Extracted text >>
------------------------
Raju Tamang

Personal information
- Full name: Raju Tamang
- Date of birth: October 27, 1985 (age 40)
- Position: Midfielder

Team information
- Current team: Tribhuvan Army Club Women (head coach)

Senior career*
- Years: Team / Apps / (Gls)
- 2004–: Tribhuvan Army Club

International career
- 2005–: Nepal / 35 / (2)

Managerial career
- 2026–: Tribhuvan Army Club Women

= Raju Tamang =

Nepalese footballer

Raju Tamang (राजु तामाङ; born 27 October 1985) is a Nepalese football coach and former footballer. He played for the departmental team Nepal Army Club in Martyr's Memorial A-Division League. He is currently serving as the head coach of the Tribhuvan Army Women's Club.

==International==
He made his first appearance for the Nepal national football team in 2005. During the 2014 AFC Challenge Cup qualification Tamand converted a Penalty kick for Nepal in a 6–0 rout over Northern Mariana Islands national football team after teammate Jagajeet Shrestha was fouled in the box.
------------------------
Your tasks >>
(a) According to the Raju Tamang article, in what year did he first play for the Nepal national football team?
(b) Return everything in the Raju Tamang article from "Nepalese footballer" down to "Army Women's Club.", copied word for word.

Collected material >>
------------------------
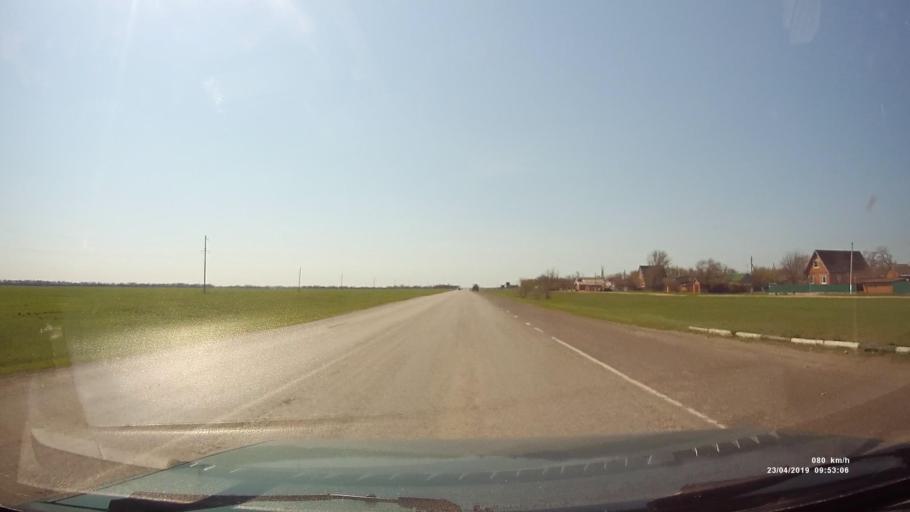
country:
------------------------
Results by task >>
(a) 2005

(b)
Nepalese footballer

Raju Tamang (राजु तामाङ; born 27 October 1985) is a Nepalese football coach and former footballer. He played for the departmental team Nepal Army Club in Martyr's Memorial A-Division League. He is currently serving as the head coach of the Tribhuvan Army Women's Club.